Adverse weather affecting sugar beet and sugar cane production areas has prompted the U.S. Department of Agriculture to take steps to guarantee an adequate supply to the U.S. market.
The agency said in a release it would announce by Dec. 10 the quantity, type and source of the additional sugar needed to ensure there's enough supply for the domestic market, avoid forfeitures and prevent or correct market disruptions.
According to this month's World Agricultural Supply & Demand Estimates Report, U.S. sugar production is projected to drop by 572,000 short tons of raw value from October, while ongoing weather concerns threaten further reductions, the USDA said.
Until the USDA makes its announcement, it's hard to tell what specific actions the agency intends to take to shore up sugar supplies in the U.S. It could be a combination of tapping into existing stockpiles and increasing imports from Mexico and India, both of which have a sugar surplus. The USDA also has disaster assistance and emergency loan programs to help farmers in certain situations.

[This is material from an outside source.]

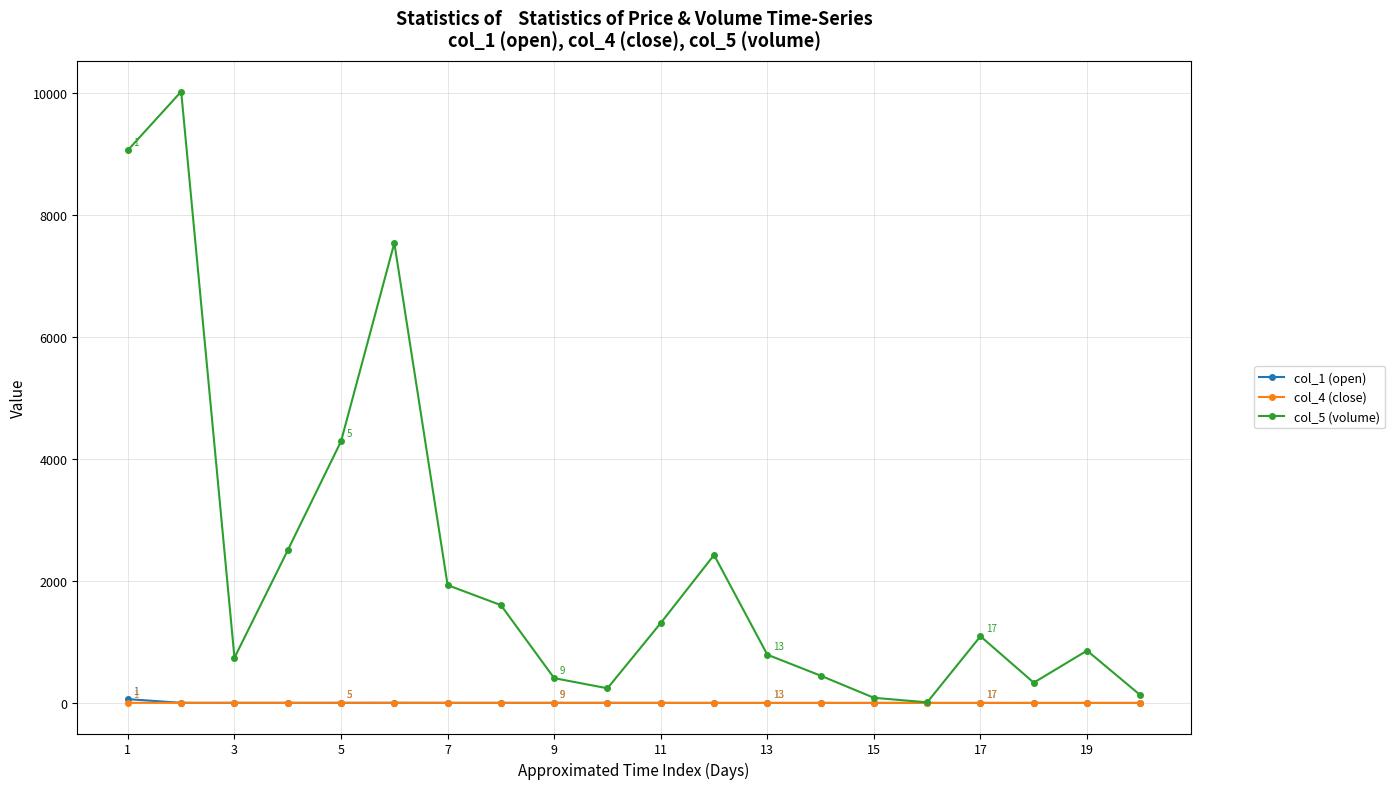

What is the minimum value shown in the chart?

7.0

No matter which options the USDA chooses, fluctuations in sugar supply and price are likely to impact food and beverage manufacturers. According to Investopedia, sugar is well known for price swings — ranging from 2 cents to 66 cents per pound during the past 40 years — because of the growing, processing and distribution systems involved.

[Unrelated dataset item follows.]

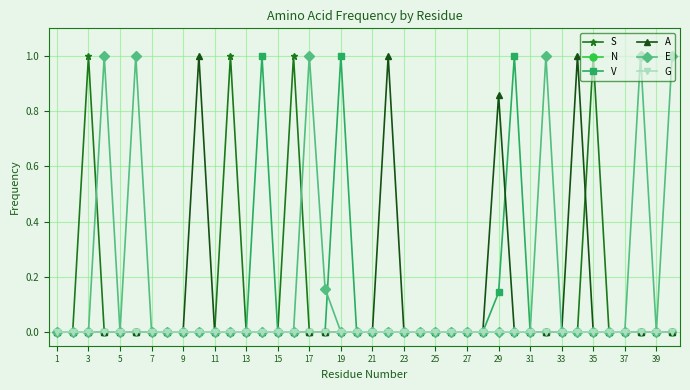

Is this an area chart (filled region under the line)?

No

More than half of the 8 million tons of sugar produced annually in the U.S. comes from sugar beets, and 60% of them are grown in Minnesota and North Dakota. Sugar beets account for between 55% and 60% of total domestic sugar production.
In contrast, the U.S. produced 31.1 million tons of cane for sugar in 2017, comprising about 40% to 45% of total production. Most of the sugar cane grown commercially comes from Florida, Hawaii, Louisiana and Texas.

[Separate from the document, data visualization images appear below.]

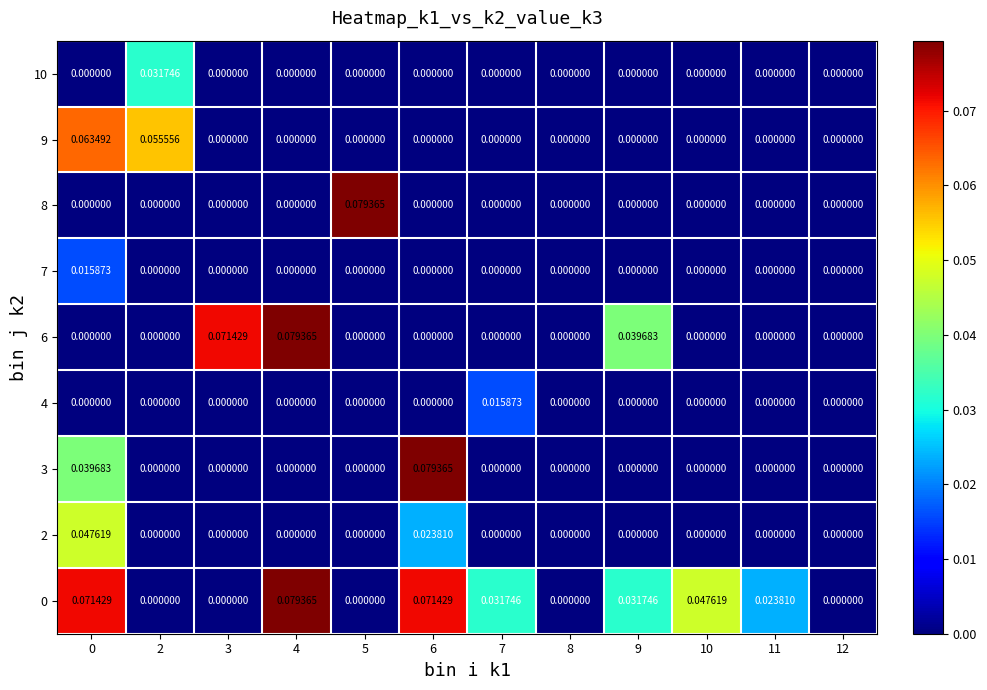

Reading right to left, list all the values displayed in this chart.

row_0: 12=0.0	11=0.0	10=0.0	9=0.0	8=0.0	7=0.0	6=0.1	5=0.0	4=0.1	3=0.0	2=0.0	0=0.1
row_1: 12=0.0	11=0.0	10=0.0	9=0.0	8=0.0	7=0.0	6=0.0	5=0.0	4=0.0	3=0.0	2=0.0	0=0.0
row_2: 12=0.0	11=0.0	10=0.0	9=0.0	8=0.0	7=0.0	6=0.1	5=0.0	4=0.0	3=0.0	2=0.0	0=0.0
row_3: 12=0.0	11=0.0	10=0.0	9=0.0	8=0.0	7=0.0	6=0.0	5=0.0	4=0.0	3=0.0	2=0.0	0=0.0
row_4: 12=0.0	11=0.0	10=0.0	9=0.0	8=0.0	7=0.0	6=0.0	5=0.0	4=0.1	3=0.1	2=0.0	0=0.0
row_5: 12=0.0	11=0.0	10=0.0	9=0.0	8=0.0	7=0.0	6=0.0	5=0.0	4=0.0	3=0.0	2=0.0	0=0.0
row_6: 12=0.0	11=0.0	10=0.0	9=0.0	8=0.0	7=0.0	6=0.0	5=0.1	4=0.0	3=0.0	2=0.0	0=0.0
row_7: 12=0.0	11=0.0	10=0.0	9=0.0	8=0.0	7=0.0	6=0.0	5=0.0	4=0.0	3=0.0	2=0.1	0=0.1
row_8: 12=0.0	11=0.0	10=0.0	9=0.0	8=0.0	7=0.0	6=0.0	5=0.0	4=0.0	3=0.0	2=0.0	0=0.0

Recent weather has seriously impacted Minnesota sugar beet farmers as well. First, fields were too wet to get the beets out of the ground, then the freezing weather that followed left about one-third of the crop frozen in place. Farmers now have to pay a sugar cooperative for every unharvested acre, which means another financial headache in addition to their crop losses.
Meanwhile, inconsistent supplies and closure of a deep water port where raw cane sugar was delivered is leading to the impending closure of a refinery in Michigan. Crain's Detroit Business reported the plant processes between 80,000 and 100,000 tons of raw cane sugar annually into liquid, specialty and brown sugars for food manufacturers.
To avoid swings in price and supply, some manufacturers may look more closely at sugar alternatives. According to Mintel, natural sweeteners, including stevia, are growing in popularity, but 64.4% of consumers rate honey as the healthiest natural sweetener. Still, 33% of them view raw cane sugar the same way, so it may be difficult to simply shift to another sweetener when so many consumers prefer the real thing.
Because sugar is so popular and unlikely to fade away as other options emerge, companies need to figure out how to keep their supply constant regardless of what USDA does to safeguard it. If sugar costs get too out of hand, however, manufacturers may have an incentive to try out some other sweetening ingredients instead.